*PROBLEM STATEMENT:* Please rewrite the lines of the data starting with the line with "Terra (Earth 1): Channeled ally DEF gain" and going on through the line with "World Geoglyph (Earth", changing "ally" to "teammate" and leaving everything else unchanged. Give only those lines.

--- DATA IN THIS EXERCISE Enclosed Below ---

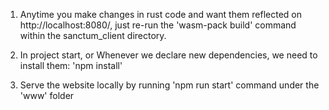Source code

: 1. Anytime you make changes in rust code and want them reflected on http://localhost:8080/, just re-run the 'wasm-pack build' command within the sanctum_client directory.

2. In project start, or Whenever we declare new dependencies, we need to install them:
'npm install'

3. Serve the website locally by running 'npm run start' command under the 'www' folder
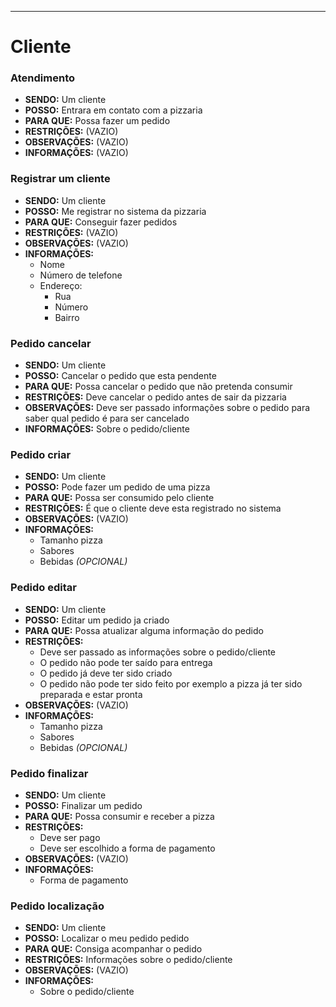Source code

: ----

# Cliente

### Atendimento

- **SENDO:** Um cliente
- **POSSO:** Entrara em contato com a pizzaria
- **PARA QUE:** Possa fazer um pedido
- **RESTRIÇÕES:** (VAZIO)
- **OBSERVAÇÕES:** (VAZIO)
- **INFORMAÇÕES:** (VAZIO)


### Registrar um cliente

- **SENDO:** Um cliente
- **POSSO:** Me registrar no sistema da pizzaria
- **PARA QUE:** Conseguir fazer pedidos
- **RESTRIÇÕES:** (VAZIO)
- **OBSERVAÇÕES:** (VAZIO)
- **INFORMAÇÕES:**
  - Nome
  - Número de telefone
  - Endereço:
    - Rua
    - Número
    - Bairro

### Pedido cancelar

- **SENDO:** Um cliente
- **POSSO:** Cancelar o pedido que esta pendente
- **PARA QUE:** Possa cancelar o pedido que não pretenda consumir
- **RESTRIÇÕES:** Deve cancelar o pedido antes de sair da pizzaria
- **OBSERVAÇÕES:** Deve ser passado informações sobre o pedido para saber qual pedido é para ser cancelado
- **INFORMAÇÕES:** Sobre o pedido/cliente


### Pedido criar

- **SENDO:** Um cliente
- **POSSO:** Pode fazer um pedido de uma pizza
- **PARA QUE:** Possa ser consumido pelo cliente
- **RESTRIÇÕES:** É que o cliente deve esta registrado no sistema
- **OBSERVAÇÕES:** (VAZIO)
- **INFORMAÇÕES:** 
  - Tamanho pizza
  - Sabores
  - Bebidas *(OPCIONAL)*


### Pedido editar

- **SENDO:** Um cliente
- **POSSO:** Editar um pedido ja criado
- **PARA QUE:** Possa atualizar alguma informação do pedido
- **RESTRIÇÕES:**
  - Deve ser passado as informações sobre o pedido/cliente
  - O pedido não pode ter saído para entrega
  - O pedido já deve ter sido criado
  - O pedido não pode ter sido feito por exemplo a pizza já ter sido preparada e estar pronta
- **OBSERVAÇÕES:** (VAZIO)
- **INFORMAÇÕES:** 
  - Tamanho pizza
  - Sabores
  - Bebidas *(OPCIONAL)*


### Pedido finalizar

- **SENDO:** Um cliente
- **POSSO:** Finalizar um pedido
- **PARA QUE:** Possa consumir e receber a pizza 
- **RESTRIÇÕES:** 
  - Deve ser pago
  - Deve ser escolhido a forma de pagamento
- **OBSERVAÇÕES:** (VAZIO)
- **INFORMAÇÕES:** 
  - Forma de pagamento


### Pedido localização

- **SENDO:** Um cliente
- **POSSO:** Localizar o meu pedido pedido
- **PARA QUE:** Consiga acompanhar o pedido
- **RESTRIÇÕES:** Informações sobre o pedido/cliente
- **OBSERVAÇÕES:** (VAZIO)
- **INFORMAÇÕES:** 
  - Sobre o pedido/cliente


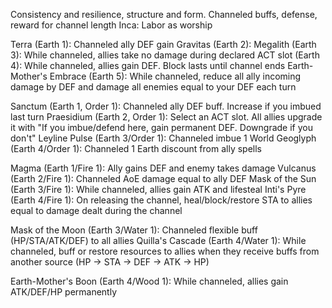 Consistency and resilience, structure and form. Channeled buffs, defense, reward for channel length
Inca: Labor as worship

Terra (Earth 1): Channeled ally DEF gain
Gravitas (Earth 2): 
Megalith (Earth 3): While channeled, allies take no damage during declared ACT slot
 (Earth 4): While channeled, allies gain DEF. Block lasts until channel ends
Earth-Mother's Embrace (Earth 5): While channeled, reduce all ally incoming damage by DEF and damage all enemies equal to your DEF each turn

Sanctum (Earth 1, Order 1): Channeled ally DEF buff. Increase if you imbued last turn
Praesidium (Earth 2, Order 1): Select an ACT slot. All allies upgrade it with "If you imbue/defend here, gain permanent DEF. Downgrade if you don't"
Leyline Pulse (Earth 3/Order 1): Channeled imbue 1
World Geoglyph (Earth 4/Order 1): Channeled 1 Earth discount from ally spells

Magma (Earth 1/Fire 1): Ally gains DEF and enemy takes damage
Vulcanus (Earth 2/Fire 1): Channeled AoE damage equal to ally DEF
Mask of the Sun (Earth 3/Fire 1): While channeled, allies gain ATK and lifesteal
Inti's Pyre (Earth 4/Fire 1): On releasing the channel, heal/block/restore STA to allies equal to damage dealt during the channel

Mask of the Moon (Earth 3/Water 1): Channeled flexible buff (HP/STA/ATK/DEF) to all allies
Quilla's Cascade (Earth 4/Water 1): While channeled, buff or restore resources to allies when they receive buffs from another source (HP -> STA -> DEF -> ATK -> HP)

Earth-Mother's Boon (Earth 4/Wood 1): While channeled, allies gain ATK/DEF/HP permanently

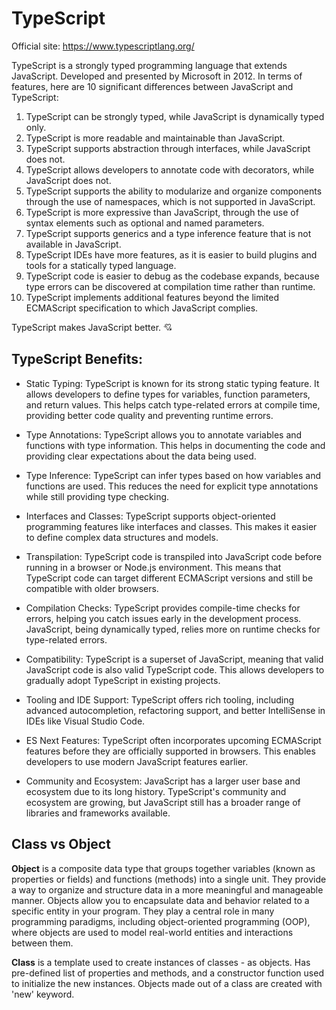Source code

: 
# TypeScript

Official site: https://www.typescriptlang.org/

TypeScript is a strongly typed programming language that extends JavaScript. Developed and presented by Microsoft in 2012. In terms of features, here are 10 significant differences between JavaScript and TypeScript:

1. TypeScript can be strongly typed, while JavaScript is dynamically typed only.
2. TypeScript is more readable and maintainable than JavaScript.
3. TypeScript supports abstraction through interfaces, while JavaScript does not.
4. TypeScript allows developers to annotate code with decorators, while JavaScript does not.
5. TypeScript supports the ability to modularize and organize components through the use of namespaces, which is not supported in JavaScript.
6. TypeScript is more expressive than JavaScript, through the use of syntax elements such as optional and named parameters.
7. TypeScript supports generics and a type inference feature that is not available in JavaScript.
8. TypeScript IDEs have more features, as it is easier to build plugins and tools for a statically typed language.
9. TypeScript code is easier to debug as the codebase expands, because type errors can be discovered at compilation time rather than runtime.
10. TypeScript implements additional features beyond the limited ECMAScript specification to which JavaScript complies.

TypeScript makes JavaScript better. 💘

## TypeScript Benefits:

- Static Typing: TypeScript is known for its strong static typing feature. It allows developers to define types for variables, function parameters, and return values. This helps catch type-related errors at compile time, providing better code quality and preventing runtime errors.

- Type Annotations: TypeScript allows you to annotate variables and functions with type information. This helps in documenting the code and providing clear expectations about the data being used.

- Type Inference: TypeScript can infer types based on how variables and functions are used. This reduces the need for explicit type annotations while still providing type checking.

- Interfaces and Classes: TypeScript supports object-oriented programming features like interfaces and classes. This makes it easier to define complex data structures and models.

- Transpilation: TypeScript code is transpiled into JavaScript code before running in a browser or Node.js environment. This means that TypeScript code can target different ECMAScript versions and still be compatible with older browsers.

- Compilation Checks: TypeScript provides compile-time checks for errors, helping you catch issues early in the development process. JavaScript, being dynamically typed, relies more on runtime checks for type-related errors.

- Compatibility: TypeScript is a superset of JavaScript, meaning that valid JavaScript code is also valid TypeScript code. This allows developers to gradually adopt TypeScript in existing projects.

- Tooling and IDE Support: TypeScript offers rich tooling, including advanced autocompletion, refactoring support, and better IntelliSense in IDEs like Visual Studio Code.

- ES Next Features: TypeScript often incorporates upcoming ECMAScript features before they are officially supported in browsers. This enables developers to use modern JavaScript features earlier.

- Community and Ecosystem: JavaScript has a larger user base and ecosystem due to its long history. TypeScript's community and ecosystem are growing, but JavaScript still has a broader range of libraries and frameworks available.

## Class vs Object

**Object** is a composite data type that groups together variables (known as properties or fields) and functions (methods) into a single unit. They provide a way to organize and structure data in a more meaningful and manageable manner. Objects allow you to encapsulate data and behavior related to a specific entity in your program. They play a central role in many programming paradigms, including object-oriented programming (OOP), where objects are used to model real-world entities and interactions between them.

**Class** is a template used to create instances of classes - as objects. Has pre-defined list of properties and methods, and a constructor function used to initialize the new instances. Objects made out of a class are created with 'new' keyword. 
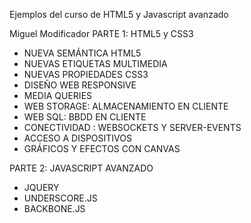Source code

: Ejemplos del curso de HTML5 y Javascript avanzado

Miguel Modificador
PARTE 1: HTML5 y CSS3

- NUEVA SEMÁNTICA  HTML5
- NUEVAS ETIQUETAS MULTIMEDIA
- NUEVAS PROPIEDADES CSS3 
- DISEÑO WEB RESPONSIVE
- MEDIA QUERIES
- WEB STORAGE: ALMACENAMIENTO EN CLIENTE
- WEB SQL: BBDD EN CLIENTE
- CONECTIVIDAD : WEBSOCKETS Y SERVER-EVENTS
- ACCESO A  DISPOSITIVOS
- GRÁFICOS Y EFECTOS CON CANVAS

PARTE 2: JAVASCRIPT AVANZADO

- JQUERY
- UNDERSCORE.JS
- BACKBONE.JS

--- End of Enclosed DATA IN THIS EXERCISE ---

*ANSWER FOR THE TASK:*
Terra (Earth 1): Channeled teammate DEF gain
Gravitas (Earth 2): 
Megalith (Earth 3): While channeled, allies take no damage during declared ACT slot
 (Earth 4): While channeled, allies gain DEF. Block lasts until channel ends
Earth-Mother's Embrace (Earth 5): While channeled, reduce all teammate incoming damage by DEF and damage all enemies equal to your DEF each turn

Sanctum (Earth 1, Order 1): Channeled teammate DEF buff. Increase if you imbued last turn
Praesidium (Earth 2, Order 1): Select an ACT slot. All allies upgrade it with "If you imbue/defend here, gain permanent DEF. Downgrade if you don't"
Leyline Pulse (Earth 3/Order 1): Channeled imbue 1
World Geoglyph (Earth 4/Order 1): Channeled 1 Earth discount from teammate spells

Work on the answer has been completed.